(EXERCISE INSTRUCTIONS) Line by line, please look for the word "assign" in the following records, then copy each line you find it in.

RECORDS FOR THIS TASK below:

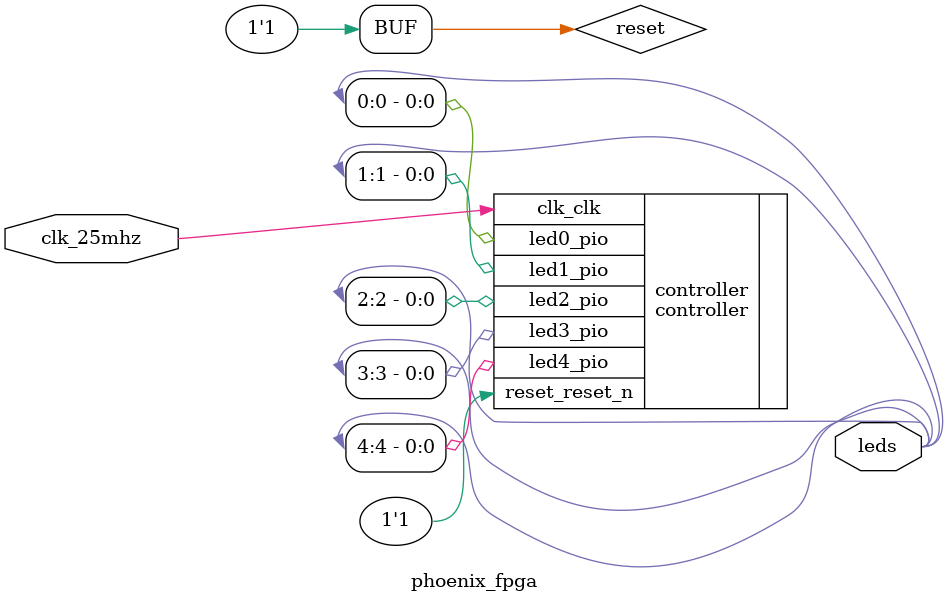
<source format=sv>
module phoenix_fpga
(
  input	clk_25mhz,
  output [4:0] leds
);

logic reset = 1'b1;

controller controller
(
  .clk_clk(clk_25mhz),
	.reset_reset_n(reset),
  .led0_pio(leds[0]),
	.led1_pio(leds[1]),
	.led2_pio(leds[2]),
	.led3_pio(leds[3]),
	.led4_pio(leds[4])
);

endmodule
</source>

End of RECORDS FOR THIS TASK.
RECORDS FOR THIS TASK below:

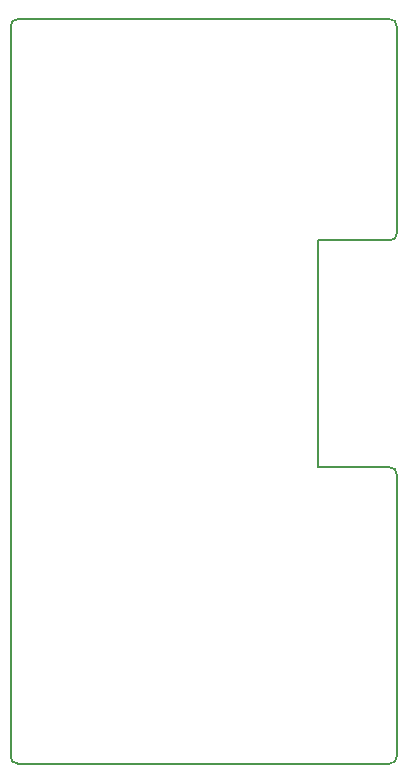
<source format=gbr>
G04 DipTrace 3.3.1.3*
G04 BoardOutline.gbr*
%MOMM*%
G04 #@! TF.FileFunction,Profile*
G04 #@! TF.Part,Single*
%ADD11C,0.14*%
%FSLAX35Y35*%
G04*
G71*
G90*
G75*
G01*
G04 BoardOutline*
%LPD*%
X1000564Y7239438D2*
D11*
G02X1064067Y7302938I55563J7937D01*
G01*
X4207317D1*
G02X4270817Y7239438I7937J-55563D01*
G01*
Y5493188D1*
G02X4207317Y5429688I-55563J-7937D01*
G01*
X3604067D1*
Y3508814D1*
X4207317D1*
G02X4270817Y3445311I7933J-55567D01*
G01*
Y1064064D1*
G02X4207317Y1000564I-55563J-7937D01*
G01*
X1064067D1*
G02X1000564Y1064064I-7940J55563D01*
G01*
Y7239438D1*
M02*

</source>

End of RECORDS FOR THIS TASK.
RECORDS FOR THIS TASK below:

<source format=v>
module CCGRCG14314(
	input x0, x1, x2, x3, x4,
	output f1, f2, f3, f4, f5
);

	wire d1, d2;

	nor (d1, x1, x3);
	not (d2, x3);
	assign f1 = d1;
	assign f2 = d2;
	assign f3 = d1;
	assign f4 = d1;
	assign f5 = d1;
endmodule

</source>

End of RECORDS FOR THIS TASK.

(RESULT)
	assign f1 = d1;
	assign f2 = d2;
	assign f3 = d1;
	assign f4 = d1;
	assign f5 = d1;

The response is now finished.